Q367 Dr Harris: That was not my point. My point was about the place. Finally, to come back to Mr Hill and Mr
Esser again, it is said that the sort of headlines we have been discussing,
with or without unfortunate sub-editing - and you have kindly accepted that
that can happen in a busy paper and I accept that - if it was accepted that
there was this pattern that had an impact on the public image or the public's
view of asylum seekers such that genuine asylum seekers and refugees were
suffering as a result - and research could be done to show a few people, a
significant number of people, some of the stories, asking questions before and
after, to see if it affected their opinion or if the BNP were using them in a
leaflet some of the headlines which exist - would you in that case argue that
something ought to exist in the code, for example, that would ensure that
genuine asylum seekers, as you call them, and refugees were given some further
protection within the code; or do you think it is just a good practice point?
Mr Esser: It is a good practice point.

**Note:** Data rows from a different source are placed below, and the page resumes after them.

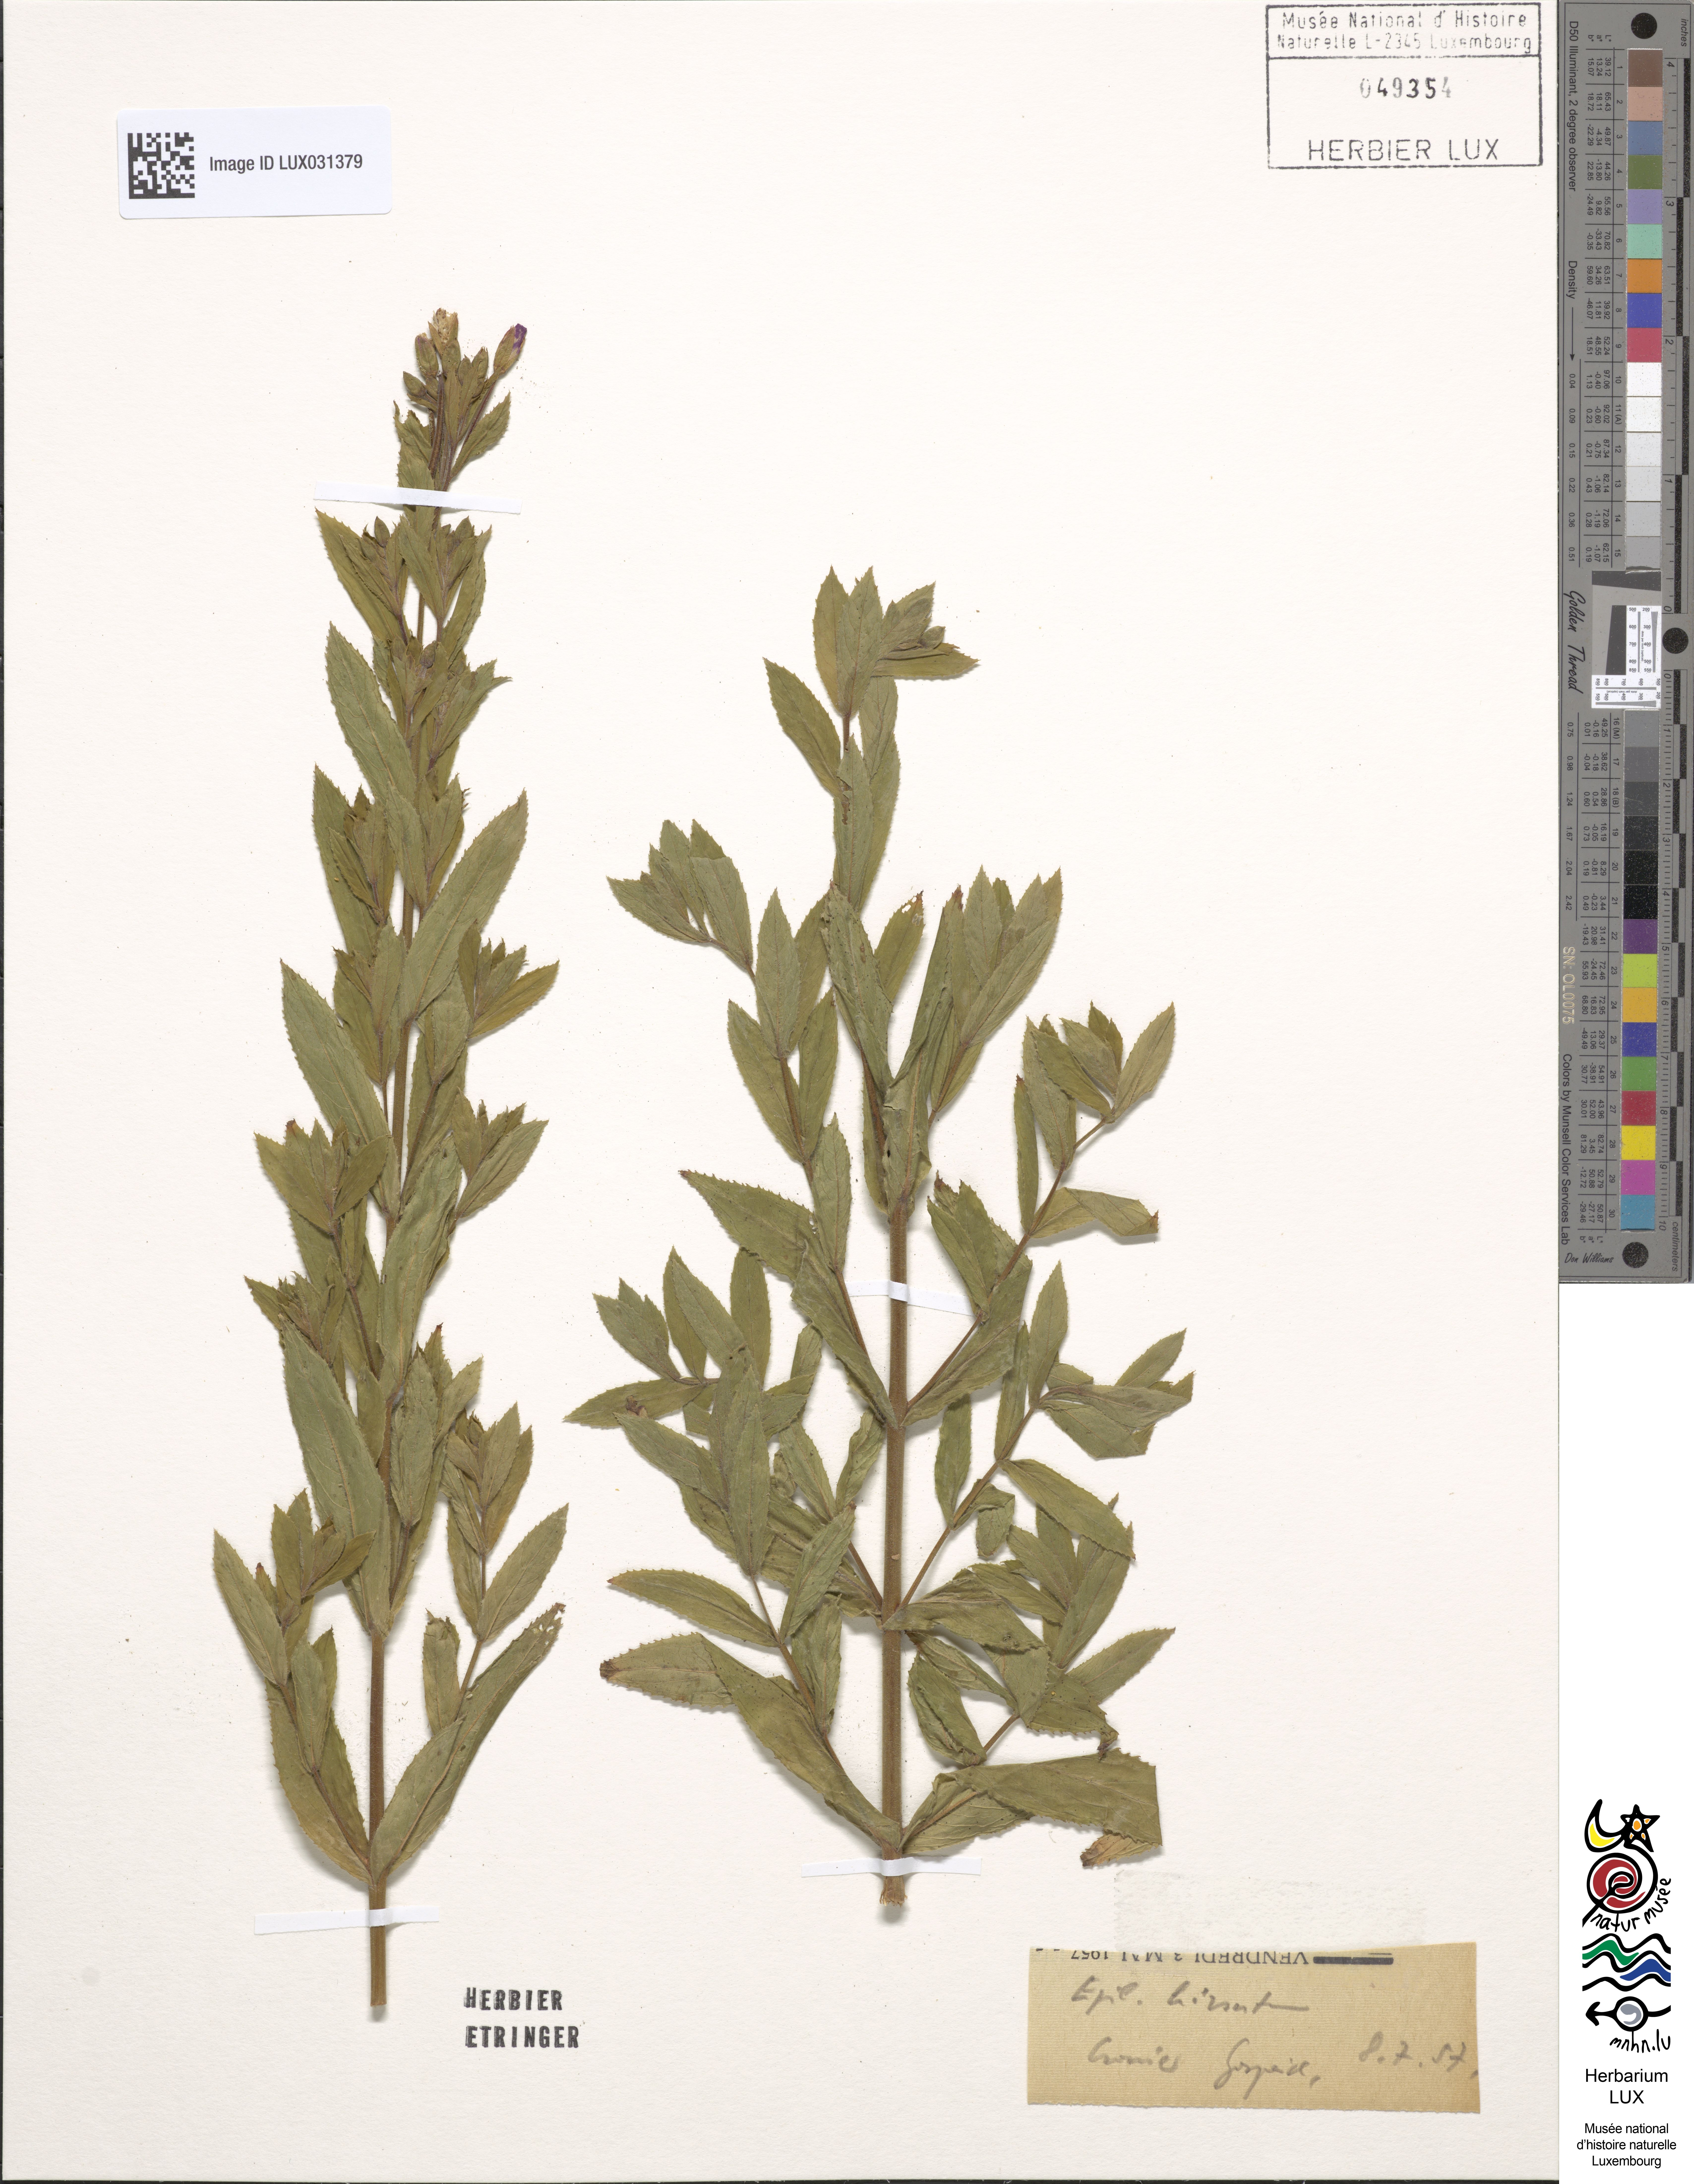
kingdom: Plantae
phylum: Tracheophyta
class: Magnoliopsida
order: Myrtales
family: Onagraceae
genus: Epilobium
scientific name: Epilobium hirsutum
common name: Great willowherb
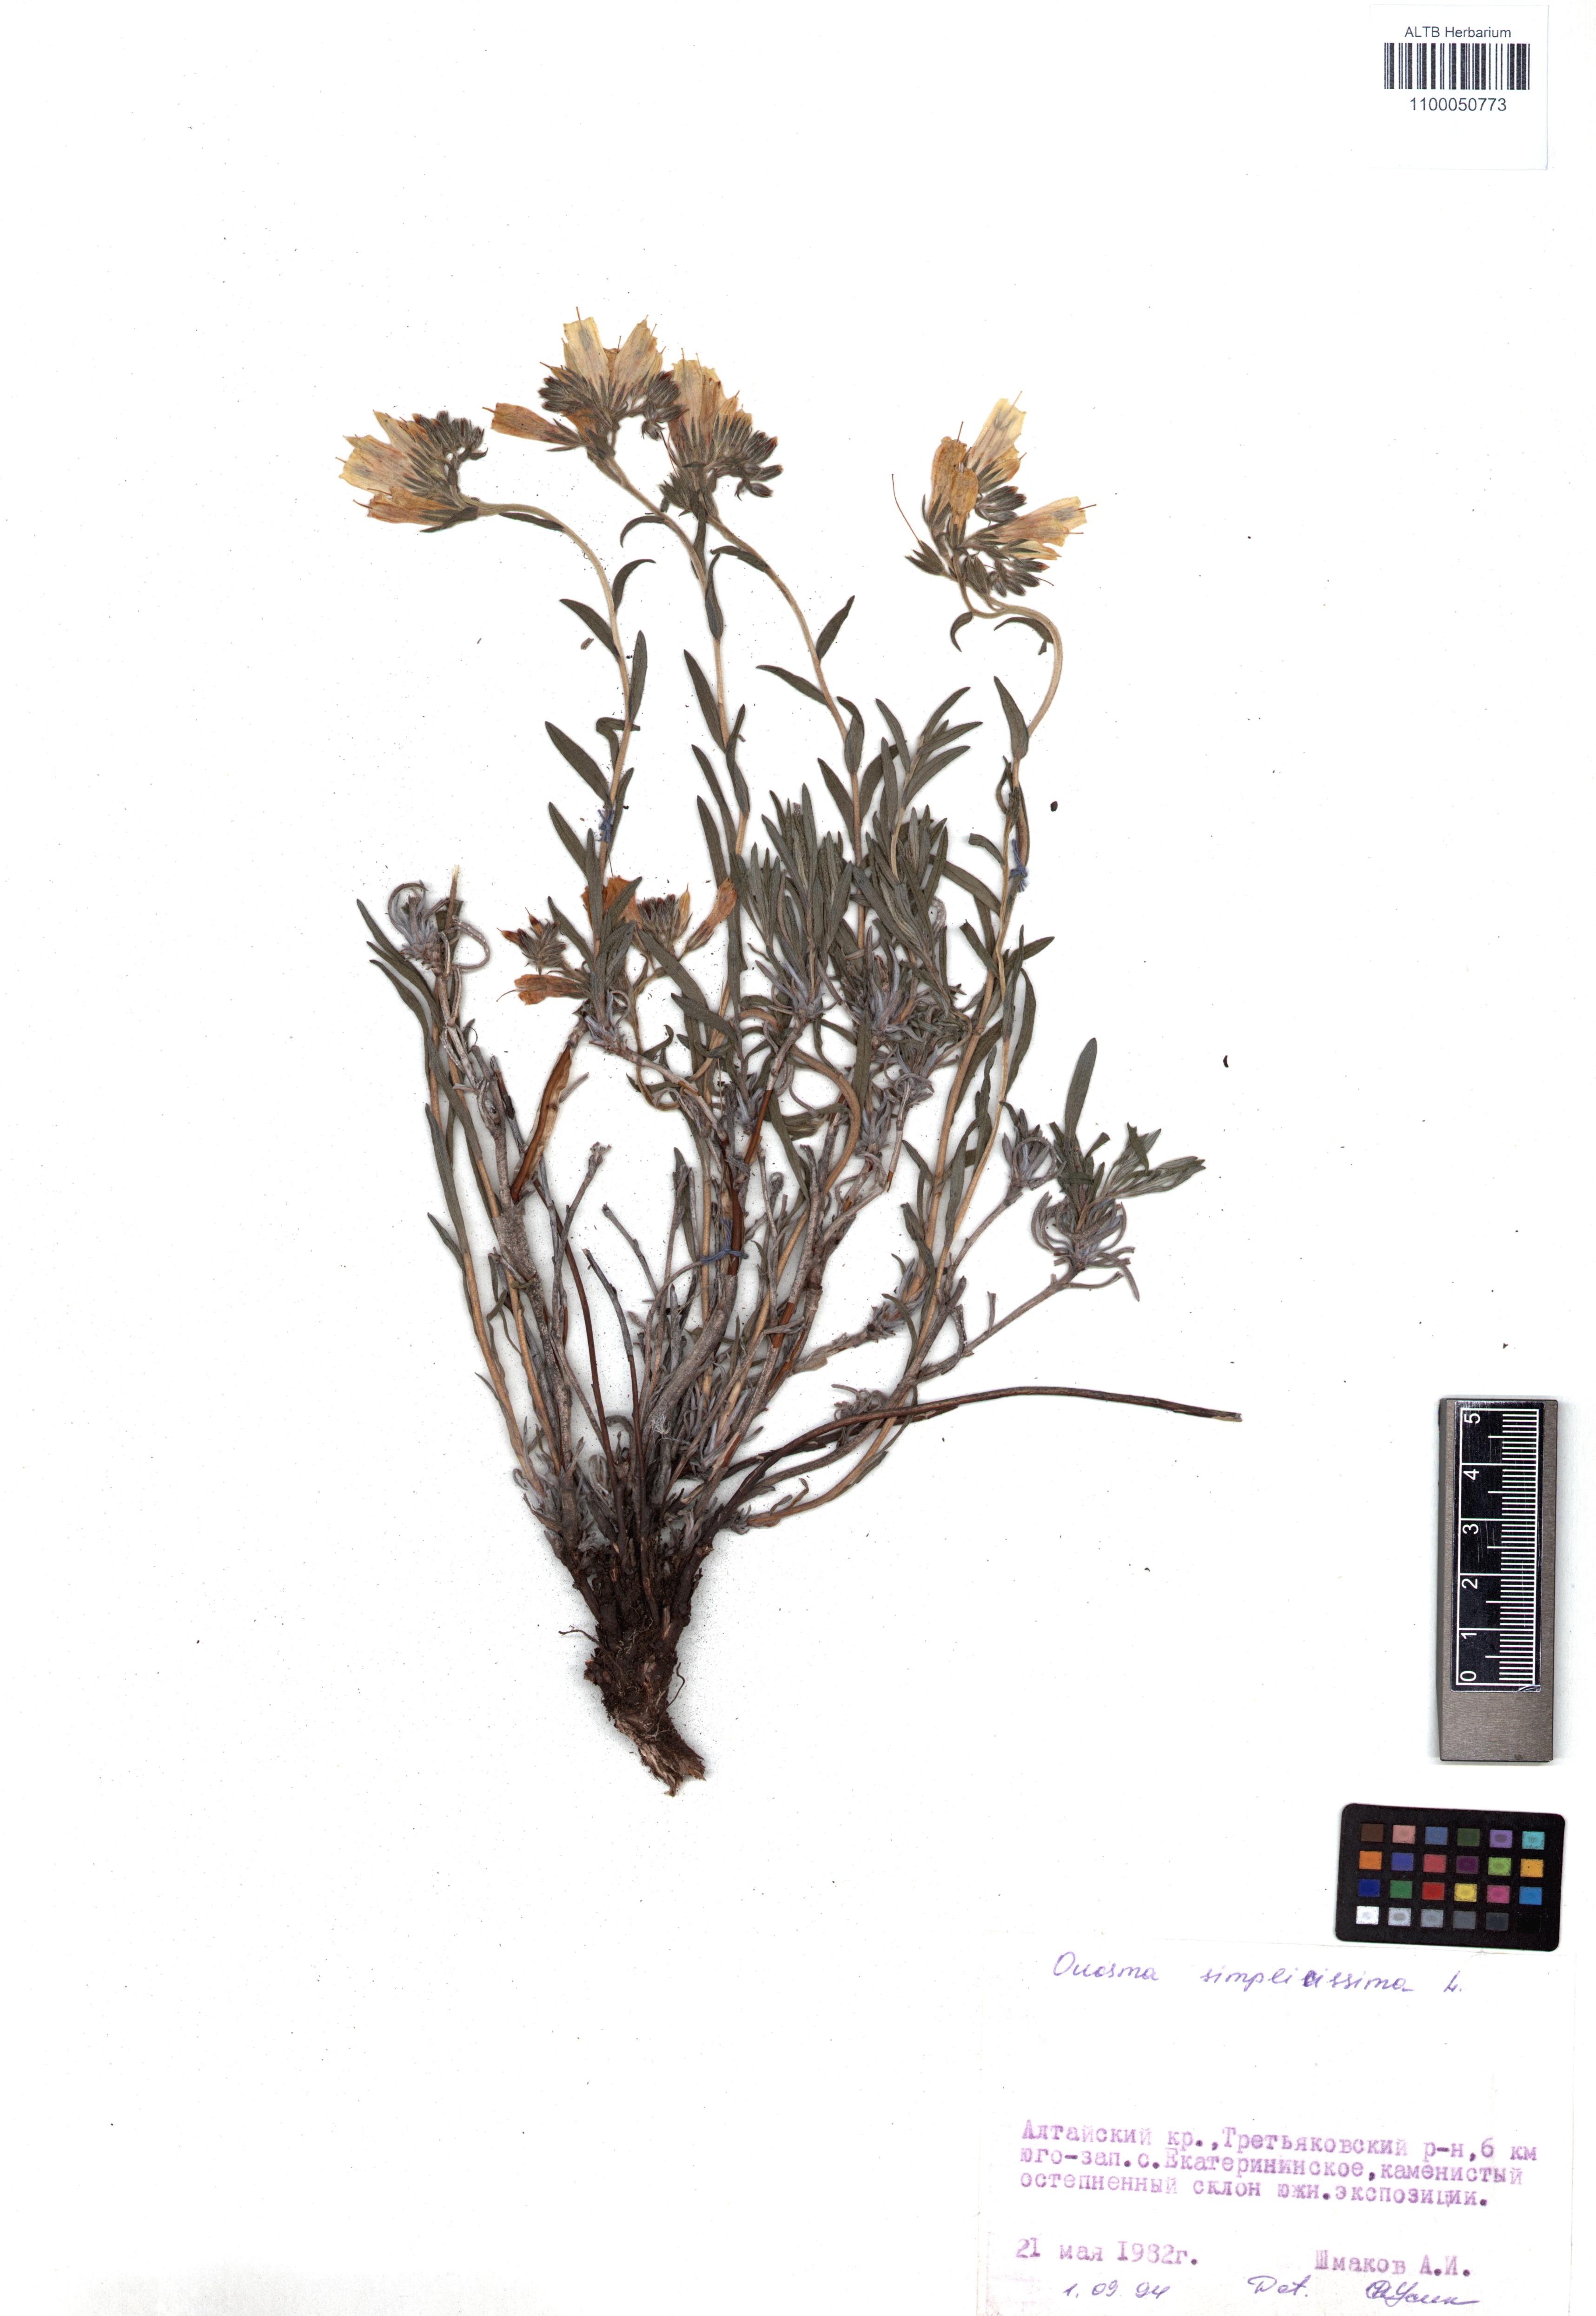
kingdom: Plantae
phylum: Tracheophyta
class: Magnoliopsida
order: Boraginales
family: Boraginaceae
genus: Onosma
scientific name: Onosma simplicissima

I do not think you need to have that in the
code. What the PCC has done is to
introduce a greater sense of responsibility in the press, in all ten national
newspapers and all the Sunday newspapers and the local papers too. It has done a very good job. I do not accept that newspapers,
particularly The Daily Mail,
deliberately go out to be provocative.
We try not to be but if it was shown to us that it is destructive to
community relations we would certainly think hard and long about the
construction of our headlines. However,
our readers read the paper; they do not just read the headlines.
Q368 Dr Harris: I know I do.
Mr Hill, anything to add?
Mr Hill: In relation to the PCC code,
we have to be very careful not to try to impose a level of political correctness
in terms of expression on the newspapers.
I would not like to see any kind of reworking of the code which made it
difficult for people to use the kind of robust language that the newspapers in
this country have a right to use and indeed, in many cases, a duty to use,
because it is the newspapers in particular rather than television for instance
that raise the issues that need to be discussed by our society. Quite often we do need to use strong and
robust language. I for one would not
like to think that I had to be limited.
I do try to exercise responsibility and I know that my journalists do as
well, but there are times when strong language is called for. Most people nowadays are very careful to
avoid racial stereotyping. As a recent
controversy has shown, people are very much against racial prejudice in our
country. There has been a huge amount
of good education in our country. I
think the newspapers have helped that as well as anybody else. We have to be able to raise the issues. We have to be free to discuss them and if
necessary in robust terms. That is very
important indeed. Yes, we must be responsible, I agree, but we must be free to
cite individual cases. If that has a
bad effect, I am afraid it cannot be avoided because there are a lot of those
cases. We cannot ignore them. It is very important to establish that the
press is a free press, albeit a responsible one.
Q369 Chairman: Would any of you like to make a short,
closing remark?
Mr Travis: On the final PCC point, my
chairman does sit on the PCC committee of editors. His view would also be that he would be very reluctant to see an
extension of clause 12 to cover groups as well. In matters of freedom of expression, we have to be extremely
cautious. There are remedies available to
deal with this problem. Perhaps the PCC
could be rather more vigorous as a regulator rather than as a mediator in these
cases.
Chairman: Thank you for your
evidence. It has been a very
interesting exchange from both our points of view.